The receptionist was already on the phone. “Mac, I need you... Yes, that one.”
“If he thinks he can just toss me out like street trade,” she said, marching over and thumping on Mr. D.’s door, “he’ll be very, very sorry.”
Her knuckles made no noise in the soft leather. Nor did her fist.
“Miss,” someone said. It was the security guard striding toward her.
“I’m allowed to be here,” she insisted, her voice tight and high. “I did my time. I earned the right.”
But the guard had his hand on her arm.
Desperate, she looked down at the man and the woman waiting. Maybe she thought they would help. But why would they?
The woman pretended to be absorbed in her Cinestar magazine.
But the man smiled at her, hair oil gleaming. And winked.
The next morning she woke bleary but determined. She would forget about Mr. D. She didn’t need his money. After all, she had a job, a good one.

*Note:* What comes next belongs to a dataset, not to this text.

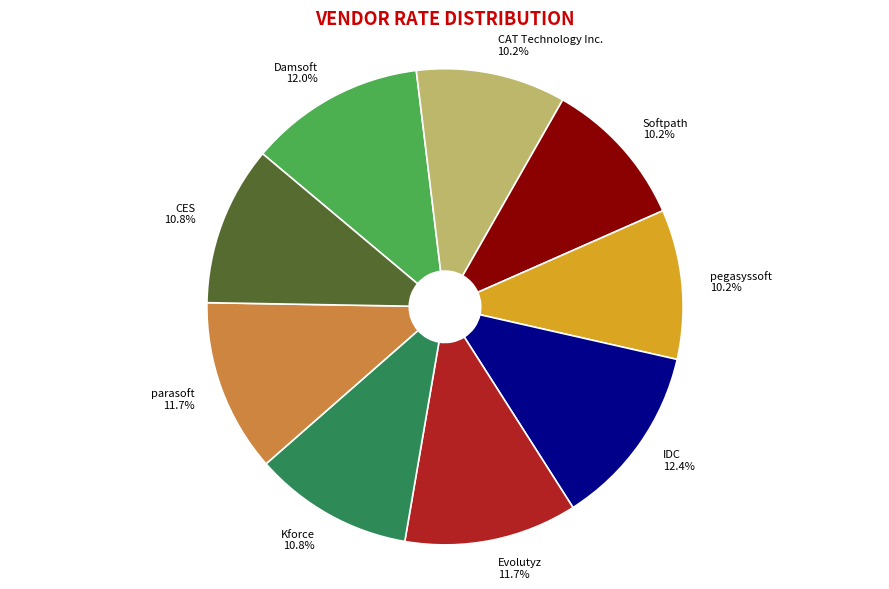

What is the total percentage of CAT Technology Inc. and Kforce?

21.0%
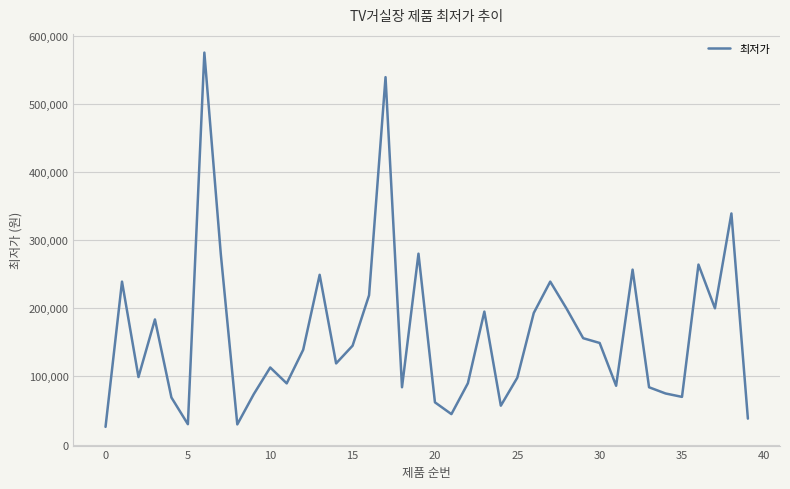

What is the smallest value displayed?

25900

It was hot on the lot that afternoon, and none of the makeup crew could keep the dust off the faces. There were so many lines and creases on every face — you never think about it until you’re trying to make everything smooth.

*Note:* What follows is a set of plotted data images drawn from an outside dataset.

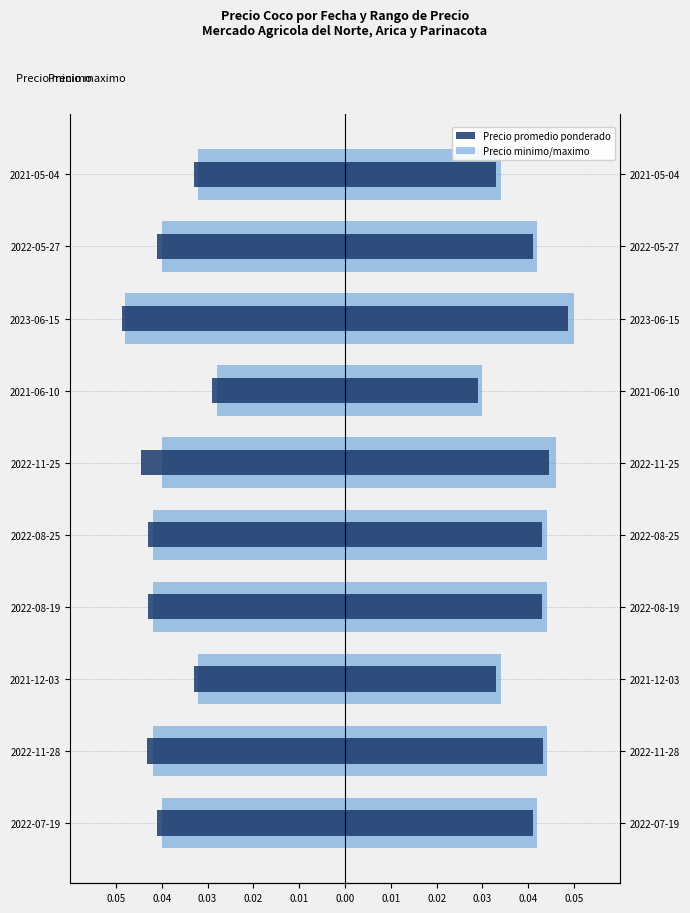

What is the difference between the highest and lowest values at 2022-11-28?

0.1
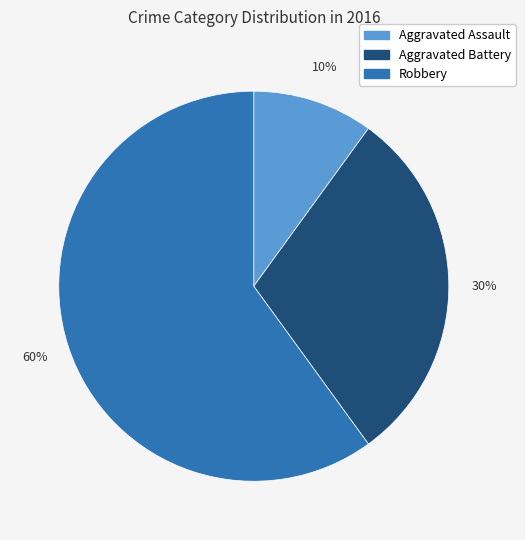

To the nearest percent, what is the difference between the Robbery and Aggravated Assault slice percentages?

50%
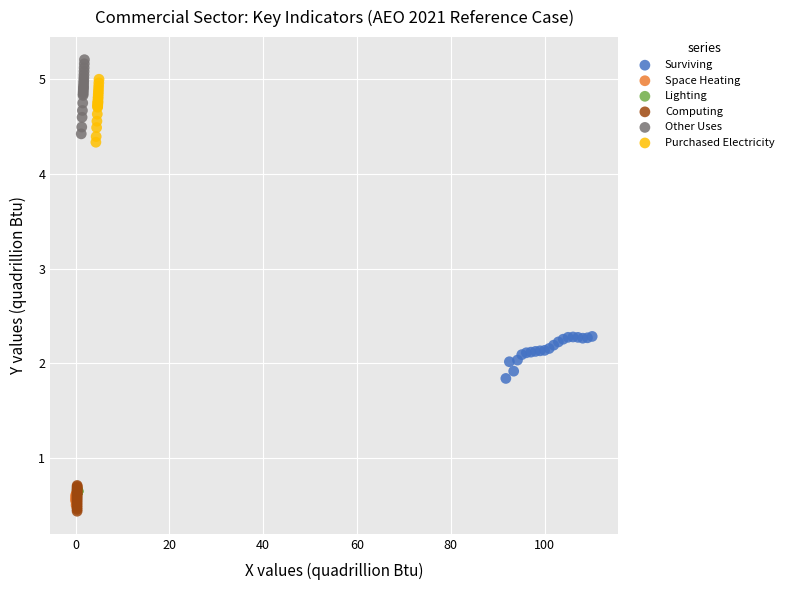

Which series has the largest Y range (max minus min)?

Other Uses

“Penny,” Gordon, the makeup supervisor, said. She had the feeling he’d been watching her for several moments as she pressed the powder into the actor’s face, holding it still.
“It’s so dusty,” she said, “so it’s taking a while.”

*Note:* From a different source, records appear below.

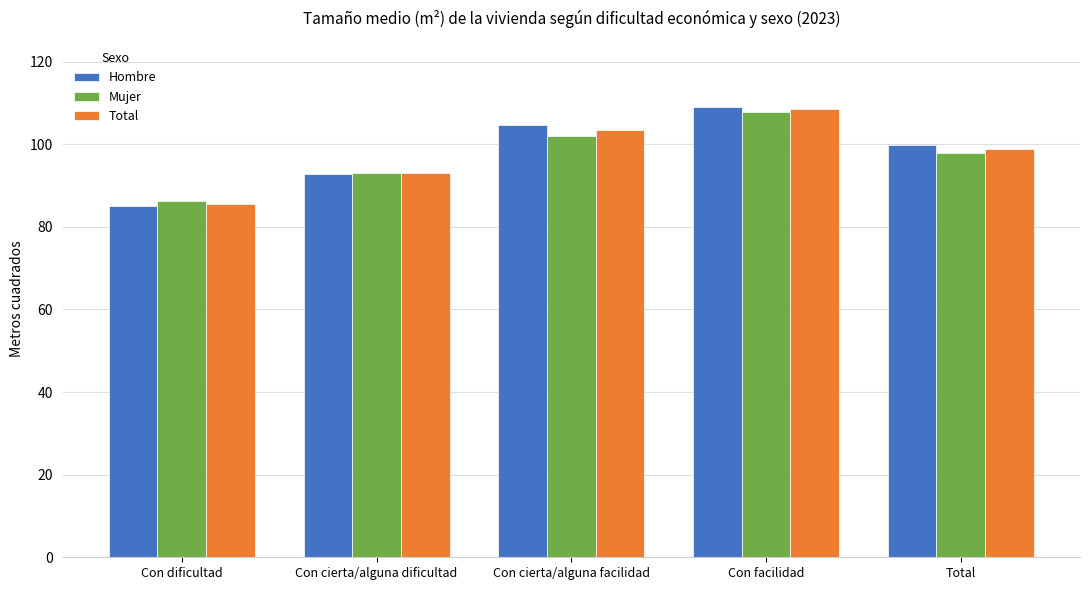

What is the total value across all series at Con cierta/alguna facilidad?

309.9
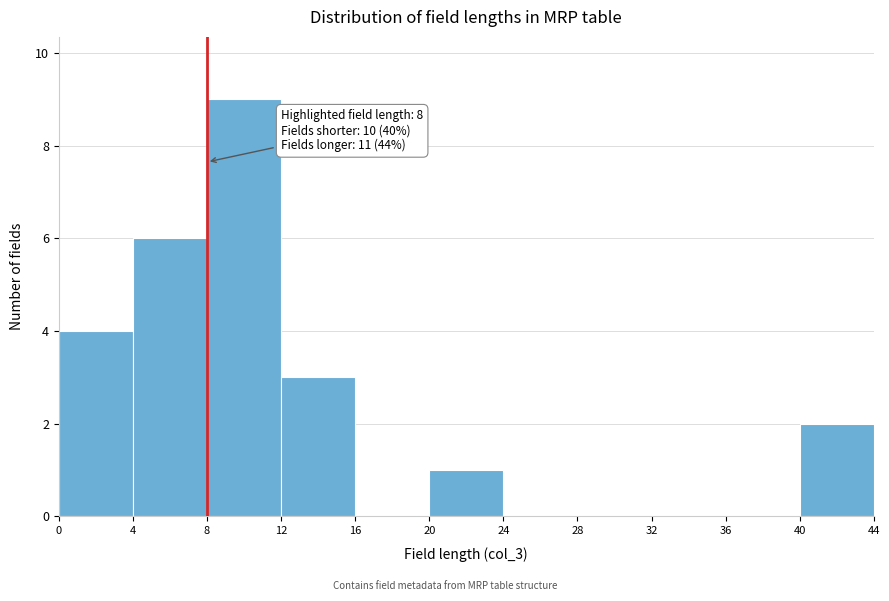

Which range on the x-axis has the tallest bar?

8 to 12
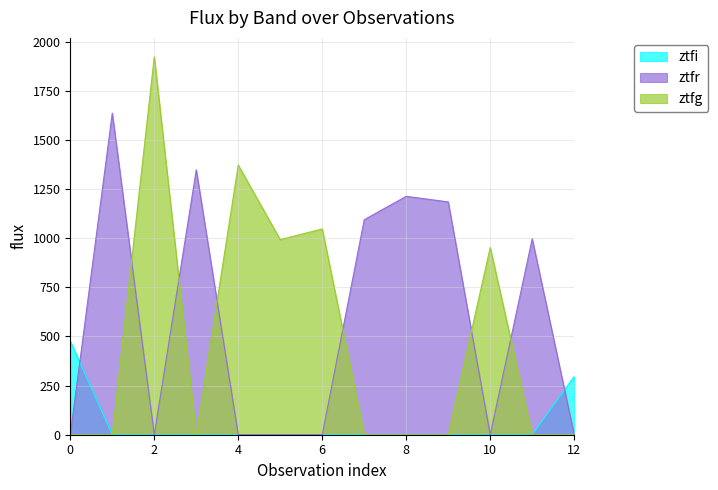

What is the maximum value for ztfg?

1922.8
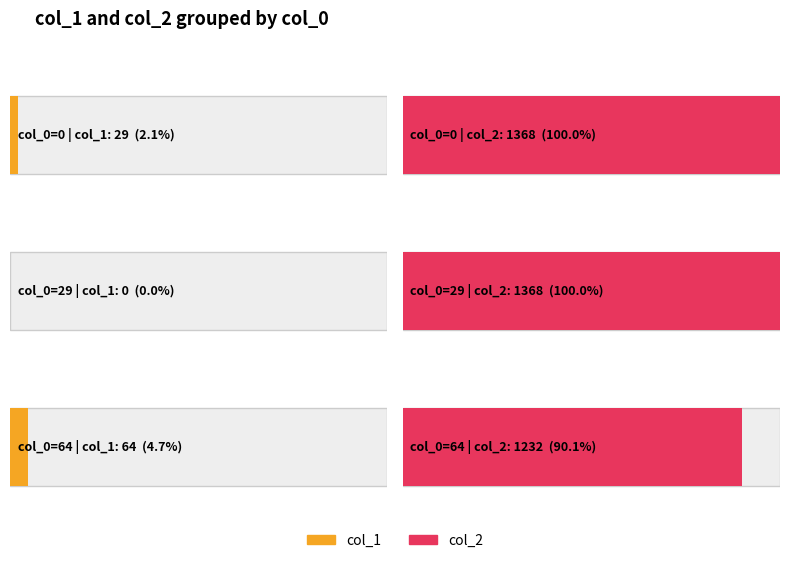

Does the chart contain stacked bars?

No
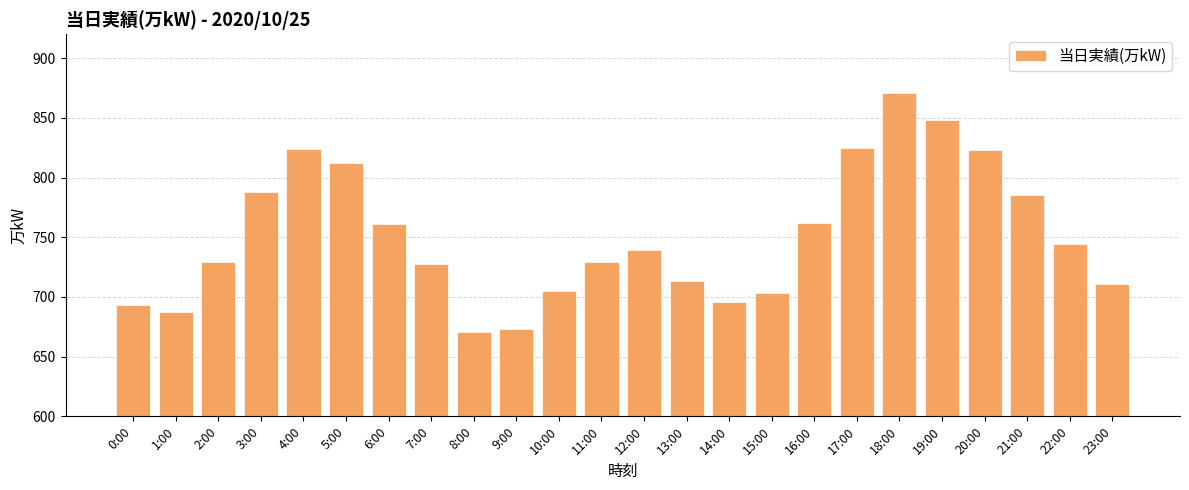

What is the difference between the maximum and second lowest values?

198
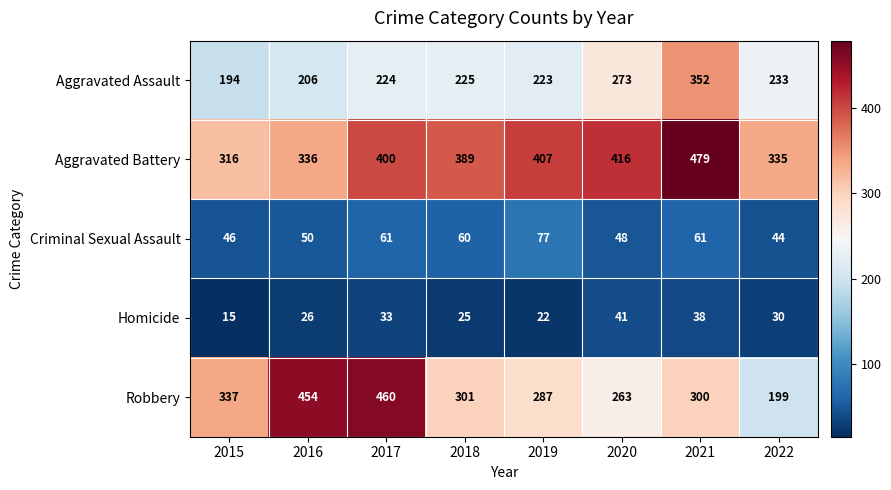

How many categories are shown in the chart?

8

He waited until she finished. Then, as the actor walked away, he leaned forward.
“Everything all right, Pen?”
He was looking at something — her neck, her chest.
“What do you mean?” she said, setting the powder down.
But he just kept looking at her.
“Working on your carburetor, beautiful?” one of the grips said as he walked by.
“What? I...”
Peggy turned to the makeup mirror. That was when she saw the long grease smear on her collarbone. And the line of black soot across her hairline too.
“I don’t know,” Penny said, her voice sounding slow and sleepy. “I don’t have a car.”
Then it came to her: the dream she’d had in the early morning hours. That she was in the kitchen, checking on the oven damper. The squeak of the door on its hinges, and Mrs. Stahl outside the window, her eyes glowing like a wolf’s.
“It was a dream,” she said now. Or was it? Had she been sleepwalking the night before?
Had she been in the kitchen... at the oven... in her sleep?
“Penny,” Gordon said, looking at her squintily. “Penny, maybe you should go home.”
It was so early, and Penny didn’t want to go back to the Canyon Arms. She didn’t want to go inside Number Four, or walk past the kitchen, its cherry wallpaper lately giving her the feeling of blood spatters.
Also, lately she kept thinking she saw Mrs. Stahl peering at her between the wooden blinds as she watered the banana trees.
Instead she took the bus downtown to the big library on South Fifth. She had an idea.